An Acronym for Attack, Decay, Sustain, Release.
This is the canonical type of sound synthesizer. All synthesizers generally contain some type of sound wave which can be edited by an envelope that controls the wave's development over a note's life. This development is usually divided into the phases Attack, Decay, Sustain, and Release. All of the four stages can be controlled and modified in their length and duration.
- During the Attack phase, the sounds ramps from silence to an initial peak. This might be gentle, gradual for an emulation of a melancholic violin, or very rapid for a forcefully stricken piano.
- The Decay phase controls the development of the sound right after the Attack's peak.
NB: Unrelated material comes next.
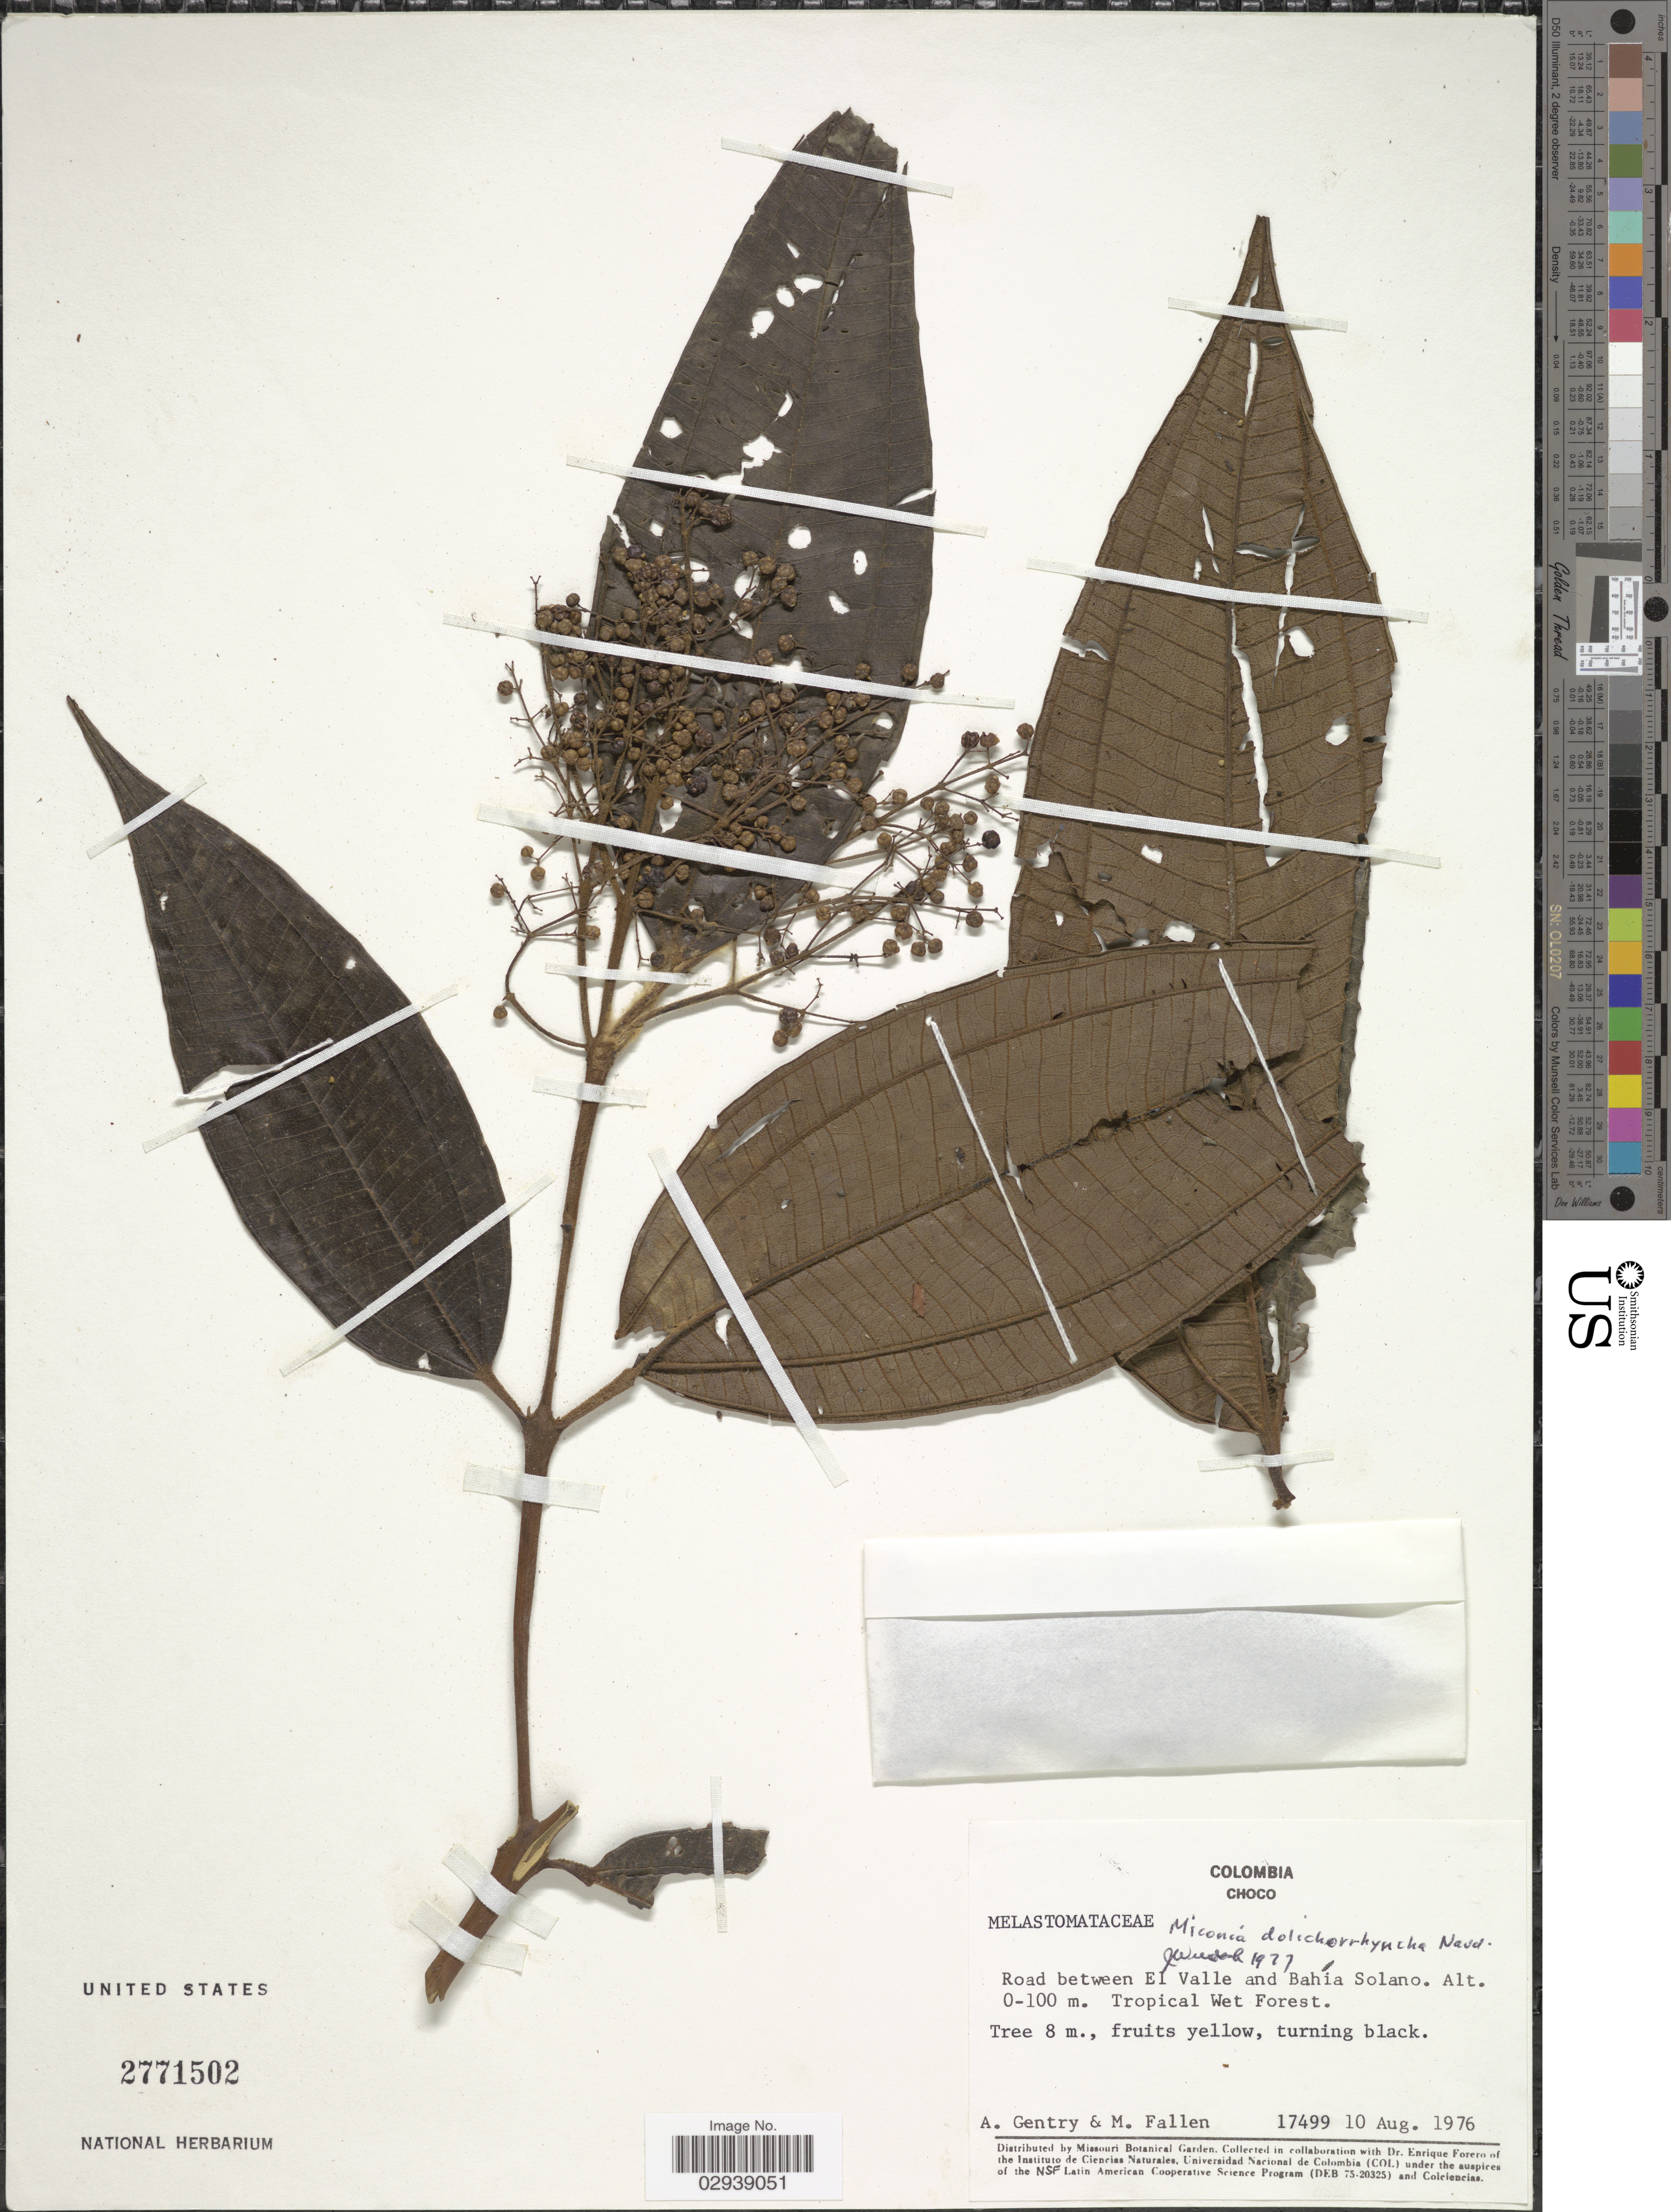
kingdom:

In emulating a violin, this might not be much of a decay at all, as a violin player can hold a note for a very long time. Conversely, in a piano emulation, the note will decay almost as quickly as its attack was.
- The Sustain phase is what happens on keyboard synthesizers if you keep a key pressed beyond the Decay phase. A piano emulation has no Sustain phase to speak of, while for a violin it might be quite long.
- Finally, the Release phase controls the note's fading to silence.
Although an emulation of a real instrument will have all three phases after the Attack fade the sound towards silence to varying degrees, there is no technical requirement for this at least in the Decay and Sustain phases. Most synthesizers will insist on fading to silence during Release however.